Mathias Basner vertritt die Ergebnisse der Studie für das DLR. Für ihn steht außer Zweifel, dass seine Studie repräsentativ ist und dass man daraus wesentliche Erkenntnisse für die Gesetzgebung ableiten kann. Dass er nur gesunde und freiwillige Probanden untersucht hat und dass Kinder aus ethischen Gründen nicht einbezogen wurden, mindert für ihn nicht den Wert der Ergebnisse. „An unserer Studie wird alles kritisiert, was zu kritisieren ist. Dann seien Sie wenigstens fair und gehen Sie mit anderen Studien genauso kritisch um“, fordert er. Das Problem: Keine andere Fluglärm-Studie hat je den Anspruch erhoben, politisch wegweisend zu sein, und: Keine andere Studie wurde so auf plakative Ergebnisse verkürzt und in der Öffentlichkeit vermarktet.

„Fluglärm verkürzt Schlaf im Schnitt nur um zwei Minuten“, war die Botschaft, mit der das DLR im Mai die Studie der Presse vorstellte. „Zwei Minuten im Schnitt, bei 192 Probanden – das kann bedeuten, dass 163 durchschlafen, 28 immer wieder wachliegen und einer die ganze Nacht nicht richtig schläft“, kommentierte Eberhard Greiser vom Zentrum für Public Health der Universität Bremen süffisant. Die Erkenntnis der VCD-Tagung: Auch die neue Studie unterstützt nur, was viele andere Studien längst belegt haben – zum Beispiel, dass es keine Aufwachschwelle gibt, also keine Lärmgrenze, ab der Probanden mit großer Sicherheit aufwachen.
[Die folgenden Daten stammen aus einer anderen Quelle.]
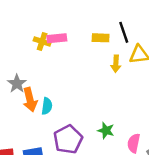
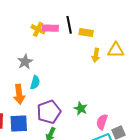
black line: (124, 32) -> (69, 25), moved
gray star: (17, 84) -> (25, 62), moved
orange arrow: (30, 100) -> (19, 94), moved

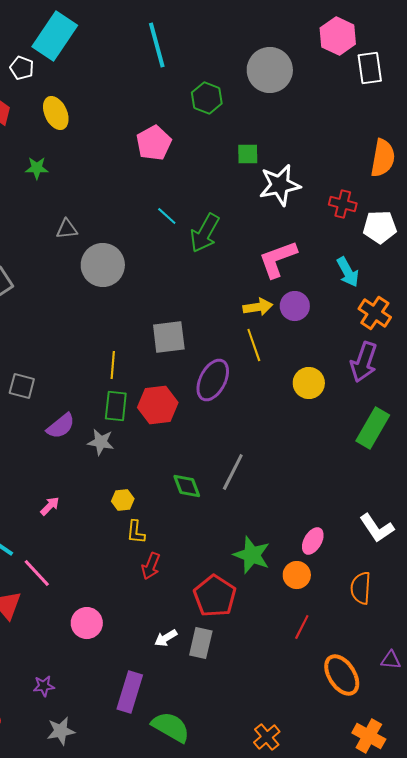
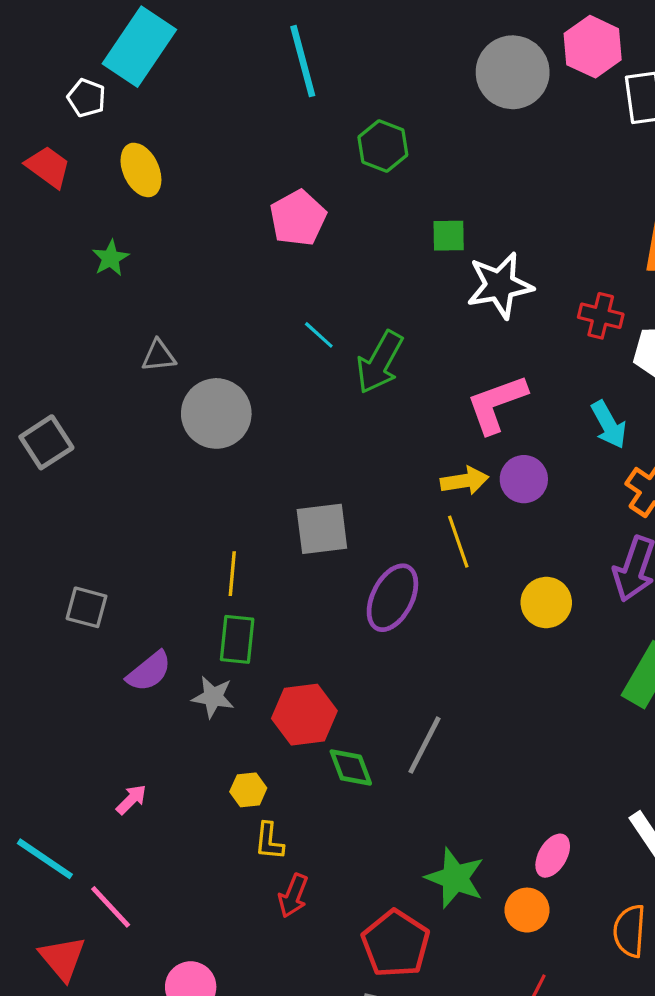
gray circle: (270, 70) -> (513, 72), moved
green star: (37, 168) -> (111, 258), turned -30
red hexagon: (158, 405) -> (304, 715), moved

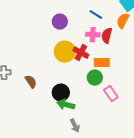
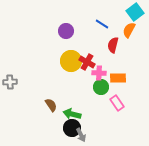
pink cross: (93, 35) -> (99, 73), moved
orange rectangle: (102, 63) -> (118, 78), moved
brown semicircle: (31, 82) -> (51, 105), moved
black circle: (61, 93) -> (72, 128), moved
„Was fehlt, sind Studien, die eine Aussage darüber machen, ob und wie Fluglärm langfristig krank macht“, fasst Greiser zusammen. Laut DLR sind solche Studien dank der ihren verzichtbar: Wenn der Schläfer nicht aufwacht und morgens keine Erschöpfungserscheinungen zeigt, leidet er nicht unter dem nächtlichen Fluglärm. Also kann er langfristig auch nicht krank werden, so die Argumentation. „Den Denkfehler haben wir beim Asbest schon gemacht“, sagt Gerda Noppeney von der Ärzteinitiative für ungestörten Schlaf.

Wollte es die Regierung wirklich wissen, so Greiser, müsste sie eine epidemiologische Studie zu den langfristigen Folgen von Fluglärm durchführen lassen. „Wir haben 50 Studien im Bereich der Schlafforschung und keine einzige im Bereich der Gesundheitsforschung“, sagt er. Dabei wäre es durchaus möglich, die Bevölkerung in der Umgebung großer Flughäfen auf ihre Gesundheit hin zu untersuchen und mit einer Kontrollgruppe zu vergleichen. Mit dem Kostenaufwand der DLR-Studie wäre das auf jeden Fall machbar gewesen.

rg

 

Die Studie

Das DLR-Institut für Luft- und Raumfahrtmedizin in Köln untersuchte in 2240 Nächten 128 Personen unter Laborbedingungen und 64 Personen zu Hause in fluglärmbelasteten Gebieten hinsichtlich der akuten Schlafstörungen durch Fluglärm. Die Studie ermittelte zur Freude der Fluglobby eine statistisch nicht signifikante fluglärmbedingte Verkürzung der Schlafzeit um etwa zwei Minuten. Aus Sicht der Fluglärmbetroffenen positiv ist der Nachweis der Studie, dass bereits 33 Dezibel am Ohr des Schläfers zu einer Aufwachreaktion führen können.